Illustration shows the steps of protein synthesis. First, an initiator tRNA recognizes the sequence AUG on the mRNA that is associated with the small ribosomal subunit. The large subunit joins the complex. Next, a second tRNA is recruited at the A site. A peptide bond is formed between the first amino acid, which is at the P site, and the second amino acid, which is at the A site.
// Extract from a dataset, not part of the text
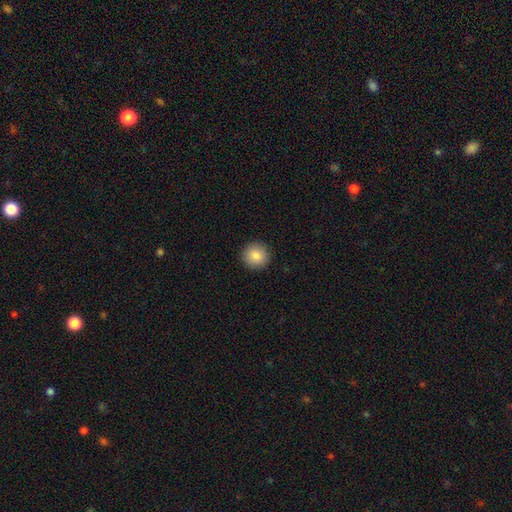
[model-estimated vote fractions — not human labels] smooth 86%, star or artifact 8%, featured or disk 6%. Down the decision tree: how rounded — round (94%); merging — none (92%).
The mRNA then shifts and the first tRNA is moved to the E site, where it dissociates from the ribosome. Another tRNA binds the A site, and the process is repeated.

Figure 9.21.

Translation begins when a tRNA anticodon recognizes a codon on the mRNA. The large ribosomal subunit joins the small subunit, and a second tRNA is recruited. As the mRNA moves relative to the ribosome, the polypeptide chain is formed. Entry of a release factor into the A site terminates translation and the components dissociate.

Termination of translation occurs when a stop codon (UAA, UAG, or UGA) is encountered. When the ribosome encounters the stop codon, the growing polypeptide is released and the ribosome subunits dissociate and leave the mRNA. After many ribosomes have completed translation, the mRNA is degraded so the nucleotides can be reused in another transcription reaction.

Concept in Action

Transcribe a gene and translate it to protein using complementary pairing and the genetic code at this site.

9.5. How Genes Are Regulated^*

By the end of this section, you will be able to:

Discuss why every cell does not express all of its genes
Describe how prokaryotic gene expression occurs at the transcriptional level
Understand that eukaryotic gene expression occurs at the epigenetic, transcriptional, post-transcriptional, translational, and post-translational levels

Prokaryotic versus Eukaryotic Gene Expression

For a cell to function properly, necessary proteins must be synthesized at the proper time. All organisms and cells control or regulate the transcription and translation of their DNA into protein. The process of turning on a gene to produce RNA and protein is called gene expression. Whether in a simple unicellular organism or in a complex multicellular organism, each cell controls when and how its genes are expressed. For this to occur, there must be a mechanism to control when a gene is expressed to make RNA and protein, how much of the protein is made, and when it is time to stop making that protein because it is no longer needed.

Cells in multicellular organisms are specialized; cells in different tissues look very different and perform different functions. For example, a muscle cell is very different from a liver cell, which is very different from a skin cell. These differences are a consequence of the expression of different sets of genes in each of these cells. All cells have certain basic functions they must perform for themselves, such as converting the energy in sugar molecules into energy in ATP. Each cell also has many genes that are not expressed, and expresses many that are not expressed by other cells, such that it can carry out its specialized functions. In addition, cells will turn on or off certain genes at different times in response to changes in the environment or at different times during the development of the organism. Unicellular organisms, both eukaryotic and prokaryotic, also turn on and off genes in response to the demands of their environment so that they can respond to special conditions.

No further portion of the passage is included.